Recipe of Ohn No Kauk Swe
Cooking time: 0:35
Preparation time: 0:50
Ingredients (for 6 people)
- 4 spring onions
1 (1-inch) piece of fresh ginger, peeled and finely grated
4 garlic cloves, peeled and finely grated
2 shallots, finely diced
2 onions, finely diced
1 lb wheat egg noodles
6 boneless chicken thighs, cut into thin strips
2 tablespoons chickpea flour
1 (14 oz) can coconut milk
A handful of flat rice noodles
4 tablespoons crushed red pepper
4 tablespoons paprika
1 lime, cut into 4 wedges
3 hard-boiled eggs
2 vegetable stock cubes
1 red onion, thinly cut
3 tablespoons ngapi fish paste (or fish sauce)
1/2 cup + 2 cups cold water
Heat a little oil in a pan and sweat the onions over low heat. Add the ginger and garlic.
Sauté for 3 minutes, then chop the everything in a food processor until obtaining a coarse paste.
In a bowl, combine the chicken and red pepper flakes, 1 tablespoon of paprika and a little salt. Set aside.
Whip the chickpea flour with 100 ml of cold water and pour this mixture in a pan. Add the paste and mix well. Add the fish paste and the bouillon cube.
Bring to a boil, then add 2 cups of cold water.
Bring to a boil again and boil for 7 minutes.
Heat 4 tablespoons of oil in a frying pan or wok. When the oil is hot, pour 2 tablespoons of paprika and mix well. Remove from heat and set aside.
Fry the flat rice noodles in a large bath of hot oil until they swell slightly and use a slotted spoon to take the crispy rice noodles out of the oil and place them in a colander. Take 1 tablespoon of the frying oil and set aside.
Boil the wheat egg noodles and drain them.
In a wok, pour the 2 tablespoons of reserved oil (from the rice noodles) and one tablespoon of the oil that was heated with the paprika, and fry the spring onions and shallots.
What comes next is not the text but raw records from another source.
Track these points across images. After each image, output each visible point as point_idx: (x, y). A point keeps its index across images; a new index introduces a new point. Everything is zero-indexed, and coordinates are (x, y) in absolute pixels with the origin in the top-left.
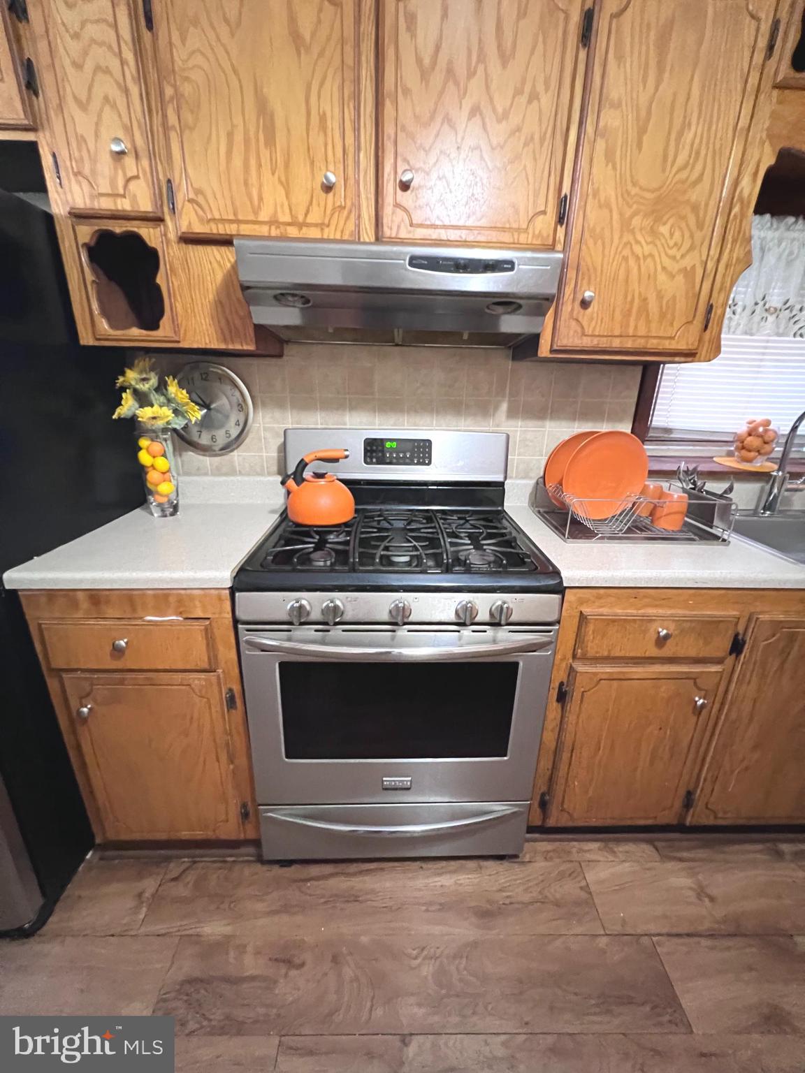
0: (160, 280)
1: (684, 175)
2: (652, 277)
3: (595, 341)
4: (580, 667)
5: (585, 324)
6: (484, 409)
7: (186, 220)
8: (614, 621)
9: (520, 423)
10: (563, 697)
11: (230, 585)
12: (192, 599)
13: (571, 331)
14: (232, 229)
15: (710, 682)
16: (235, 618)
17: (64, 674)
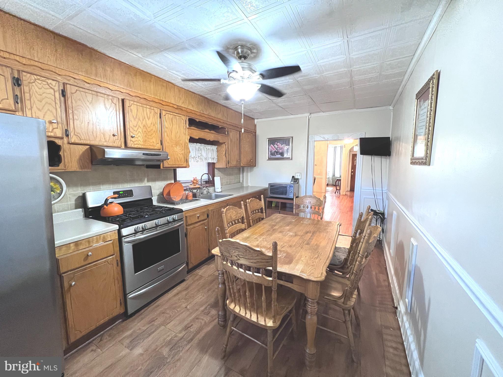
0: (61, 153)
1: (179, 139)
2: (178, 155)
3: (171, 165)
4: (188, 227)
5: (168, 162)
6: (141, 180)
7: (73, 139)
8: (190, 216)
9: (150, 183)
10: (186, 235)
11: (118, 228)
12: (107, 236)
13: (166, 164)
14: (88, 142)
15: (206, 224)
16: (120, 236)
17: (63, 275)
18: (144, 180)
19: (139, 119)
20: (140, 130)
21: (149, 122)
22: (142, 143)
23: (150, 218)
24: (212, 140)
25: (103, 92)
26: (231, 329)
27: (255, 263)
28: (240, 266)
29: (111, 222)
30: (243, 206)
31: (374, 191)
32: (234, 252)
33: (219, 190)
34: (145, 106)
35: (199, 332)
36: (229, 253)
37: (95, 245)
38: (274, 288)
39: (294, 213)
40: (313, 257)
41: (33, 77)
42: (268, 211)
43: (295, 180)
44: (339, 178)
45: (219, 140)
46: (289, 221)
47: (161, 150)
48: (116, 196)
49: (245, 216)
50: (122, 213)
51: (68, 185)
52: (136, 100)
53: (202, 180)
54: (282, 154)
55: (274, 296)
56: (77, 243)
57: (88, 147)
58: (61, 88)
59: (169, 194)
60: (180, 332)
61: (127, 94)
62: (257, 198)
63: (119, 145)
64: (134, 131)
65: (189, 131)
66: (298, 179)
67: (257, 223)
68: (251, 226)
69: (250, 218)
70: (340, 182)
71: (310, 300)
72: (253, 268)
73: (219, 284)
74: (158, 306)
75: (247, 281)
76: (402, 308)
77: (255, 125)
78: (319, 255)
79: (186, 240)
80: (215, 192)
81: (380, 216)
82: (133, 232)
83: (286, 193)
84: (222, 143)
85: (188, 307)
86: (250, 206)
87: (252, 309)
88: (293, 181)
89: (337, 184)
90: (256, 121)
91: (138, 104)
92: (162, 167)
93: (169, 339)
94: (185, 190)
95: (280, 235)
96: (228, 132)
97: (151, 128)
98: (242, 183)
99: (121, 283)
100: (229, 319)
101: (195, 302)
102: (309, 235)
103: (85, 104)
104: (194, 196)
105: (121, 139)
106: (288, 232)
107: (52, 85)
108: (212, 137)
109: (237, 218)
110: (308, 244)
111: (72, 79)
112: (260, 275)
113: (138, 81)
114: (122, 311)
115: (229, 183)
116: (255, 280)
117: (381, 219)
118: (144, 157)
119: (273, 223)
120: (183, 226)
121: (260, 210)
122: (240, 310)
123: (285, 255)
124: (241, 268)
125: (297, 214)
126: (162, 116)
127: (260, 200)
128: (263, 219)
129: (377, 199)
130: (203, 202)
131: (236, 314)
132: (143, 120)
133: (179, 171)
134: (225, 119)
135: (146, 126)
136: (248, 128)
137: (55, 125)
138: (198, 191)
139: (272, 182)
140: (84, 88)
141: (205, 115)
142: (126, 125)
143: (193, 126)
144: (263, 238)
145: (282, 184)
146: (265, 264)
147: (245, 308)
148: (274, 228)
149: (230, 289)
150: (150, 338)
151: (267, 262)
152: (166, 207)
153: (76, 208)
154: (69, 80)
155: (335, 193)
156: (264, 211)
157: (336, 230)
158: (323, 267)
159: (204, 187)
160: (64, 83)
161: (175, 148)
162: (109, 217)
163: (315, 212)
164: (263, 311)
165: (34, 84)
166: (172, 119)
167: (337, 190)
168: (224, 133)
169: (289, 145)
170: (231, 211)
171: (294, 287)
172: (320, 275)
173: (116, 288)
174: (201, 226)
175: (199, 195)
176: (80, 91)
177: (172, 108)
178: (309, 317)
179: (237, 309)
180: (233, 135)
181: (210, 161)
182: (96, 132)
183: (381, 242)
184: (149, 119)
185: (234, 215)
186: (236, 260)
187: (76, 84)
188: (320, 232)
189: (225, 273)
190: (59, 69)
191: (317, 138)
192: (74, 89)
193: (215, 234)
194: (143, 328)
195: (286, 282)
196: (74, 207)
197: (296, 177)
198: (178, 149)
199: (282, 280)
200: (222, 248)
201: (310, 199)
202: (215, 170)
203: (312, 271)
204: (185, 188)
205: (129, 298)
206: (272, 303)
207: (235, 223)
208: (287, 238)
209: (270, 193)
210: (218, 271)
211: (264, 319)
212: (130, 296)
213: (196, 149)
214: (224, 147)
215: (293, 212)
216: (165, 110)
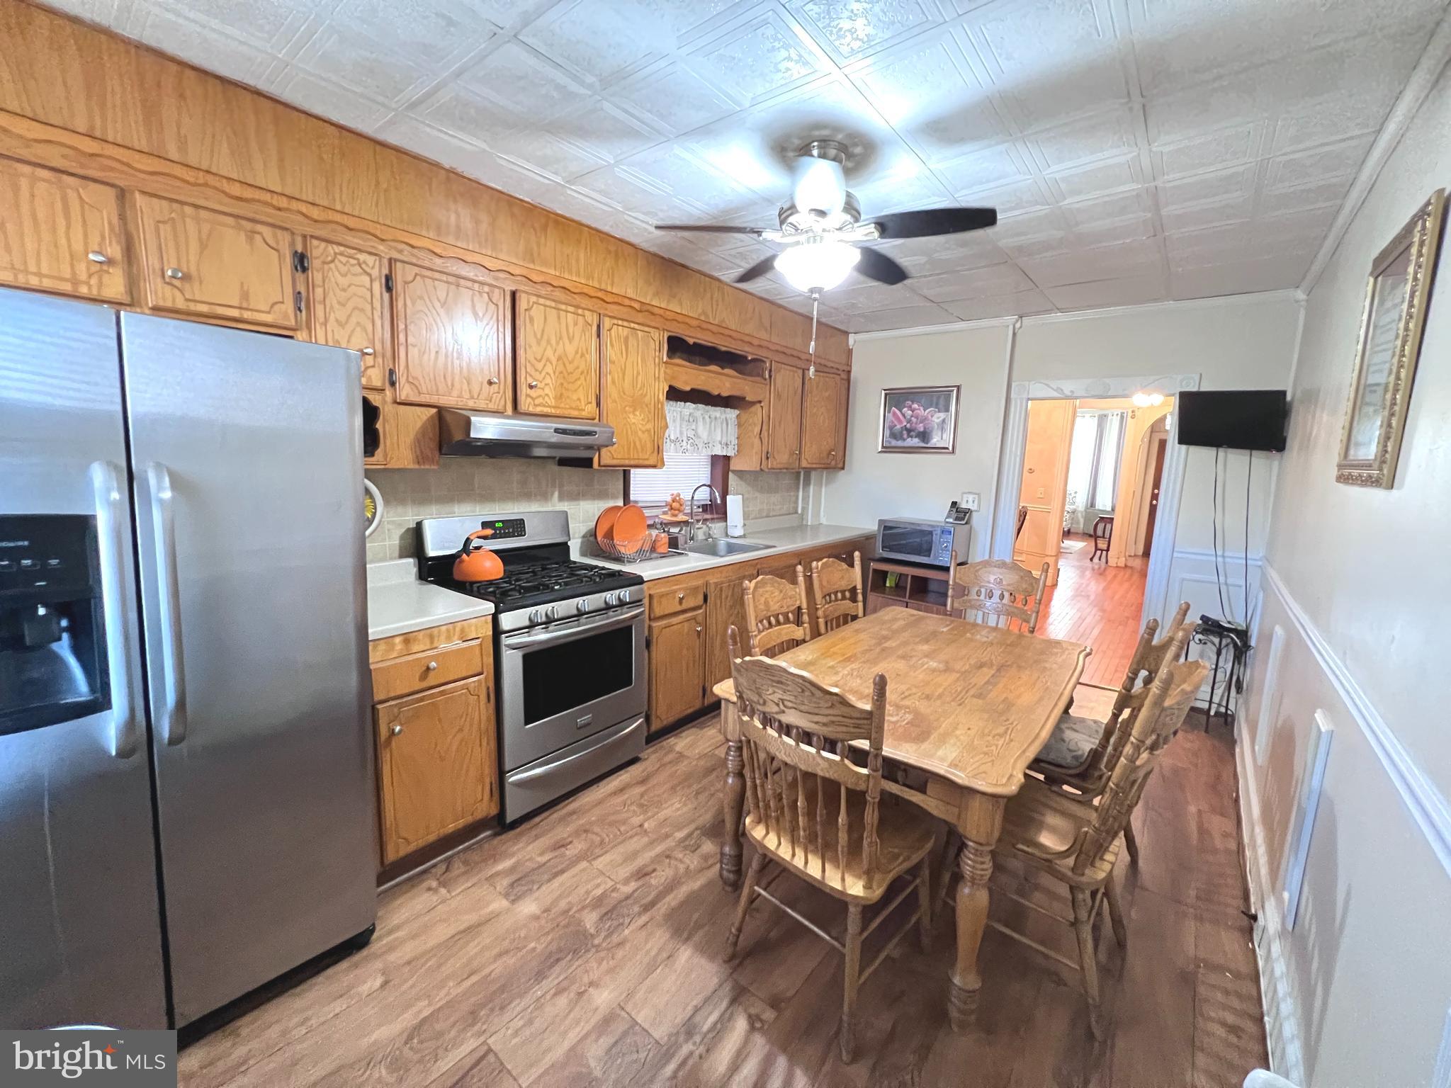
0: (379, 425)
1: (641, 392)
2: (636, 433)
3: (618, 461)
4: (654, 624)
5: (613, 452)
6: (545, 496)
7: (405, 392)
8: (662, 596)
9: (566, 504)
10: (648, 644)
11: (493, 611)
12: (470, 626)
13: (607, 456)
14: (434, 400)
15: (700, 619)
16: (497, 632)
17: (379, 707)
18: (552, 495)
19: (549, 342)
20: (549, 369)
21: (571, 349)
22: (553, 402)
23: (566, 594)
24: (725, 394)
25: (471, 275)
26: (754, 891)
27: (825, 725)
28: (786, 729)
29: (476, 594)
30: (801, 579)
31: (1220, 559)
32: (770, 691)
33: (739, 532)
34: (563, 307)
35: (672, 890)
36: (760, 695)
37: (444, 646)
38: (872, 798)
39: (949, 607)
40: (990, 732)
41: (333, 249)
42: (872, 597)
43: (960, 514)
44: (1107, 512)
45: (745, 395)
46: (931, 628)
47: (597, 421)
48: (489, 532)
49: (804, 605)
50: (501, 575)
51: (387, 502)
52: (543, 293)
53: (695, 503)
54: (924, 436)
55: (870, 816)
56: (408, 638)
57: (434, 410)
58: (385, 271)
59: (609, 535)
60: (626, 881)
61: (524, 279)
62: (843, 560)
63: (501, 408)
64: (536, 370)
65: (668, 371)
66: (967, 512)
67: (838, 626)
68: (820, 635)
69: (820, 613)
70: (1108, 526)
71: (971, 844)
72: (819, 738)
73: (728, 774)
74: (573, 813)
75: (801, 770)
76: (1270, 919)
77: (850, 352)
78: (1008, 729)
79: (646, 654)
80: (727, 535)
81: (1232, 639)
82: (527, 623)
83: (930, 550)
84: (753, 403)
85: (646, 825)
86: (821, 581)
87: (811, 847)
88: (954, 514)
89: (1100, 532)
90: (852, 338)
91: (548, 303)
92: (596, 465)
93: (599, 892)
94: (650, 526)
95: (901, 665)
96: (770, 371)
97: (576, 363)
98: (802, 514)
99: (493, 744)
100: (749, 865)
101: (662, 815)
102: (988, 673)
103: (431, 308)
104: (673, 543)
105: (505, 392)
106: (926, 660)
107: (367, 265)
108: (728, 385)
109: (784, 610)
110: (979, 696)
111: (409, 248)
112: (837, 758)
113: (550, 245)
114: (494, 811)
115: (765, 514)
116: (822, 770)
117: (1235, 650)
118: (556, 438)
119: (884, 633)
120: (643, 621)
121: (847, 594)
122: (780, 844)
123: (909, 717)
124: (788, 735)
125: (958, 614)
126: (604, 332)
127: (852, 565)
128: (855, 618)
129: (1226, 584)
130: (693, 562)
131: (770, 855)
132: (558, 343)
133: (638, 477)
134: (764, 335)
135: (565, 359)
136: (829, 360)
137: (369, 360)
138: (683, 532)
139: (887, 516)
140: (431, 270)
141: (710, 327)
142: (518, 357)
143: (678, 354)
144: (852, 670)
145: (919, 525)
146: (852, 730)
147: (794, 842)
148: (886, 645)
149: (755, 787)
150: (556, 883)
151: (857, 727)
152: (603, 568)
153: (401, 556)
154: (401, 252)
155: (1091, 559)
156: (860, 597)
157: (1073, 667)
158: (1016, 761)
159: (698, 521)
160: (390, 260)
161: (631, 416)
162: (472, 583)
163: (1012, 609)
164: (840, 853)
165: (332, 265)
166: (626, 339)
167: (1097, 549)
168: (758, 375)
169: (947, 410)
170: (768, 589)
171: (929, 802)
172: (1004, 781)
173: (484, 753)
174: (686, 625)
175: (686, 543)
176: (423, 277)
177: (629, 310)
178: (965, 890)
179: (771, 842)
180: (785, 379)
181: (719, 451)
182: (453, 373)
183: (1229, 719)
184: (571, 339)
185: (776, 599)
186: (777, 713)
187: (414, 261)
188: (1019, 667)
189: (745, 747)
190: (383, 227)
191: (1037, 389)
192: (411, 271)
193: (724, 643)
194: (539, 859)
195: (907, 789)
196: (397, 553)
197: (964, 506)
198: (637, 419)
199: (896, 781)
200: (742, 680)
201: (1000, 570)
202: (731, 475)
203: (983, 768)
204: (650, 522)
205: (510, 783)
206: (865, 835)
207: (778, 623)
208: (921, 675)
209: (883, 547)
210: (728, 740)
211: (840, 875)
212: (511, 780)
213: (682, 419)
214: (756, 414)
215: (945, 605)
216: (610, 317)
Add the marinated chicken and the last tablespoon of paprika oil, mix well and cook over medium heat for 10 minutes.
Add the broth and coconut milk and bring to a boil. Simmer over low heat for 10 minutes.
Pour the wheat noodles in this broth and stir over medium heat for 5 minutes.
Serve hot, accompanied by boiled egg slices, red onion slices and fried rice noodles.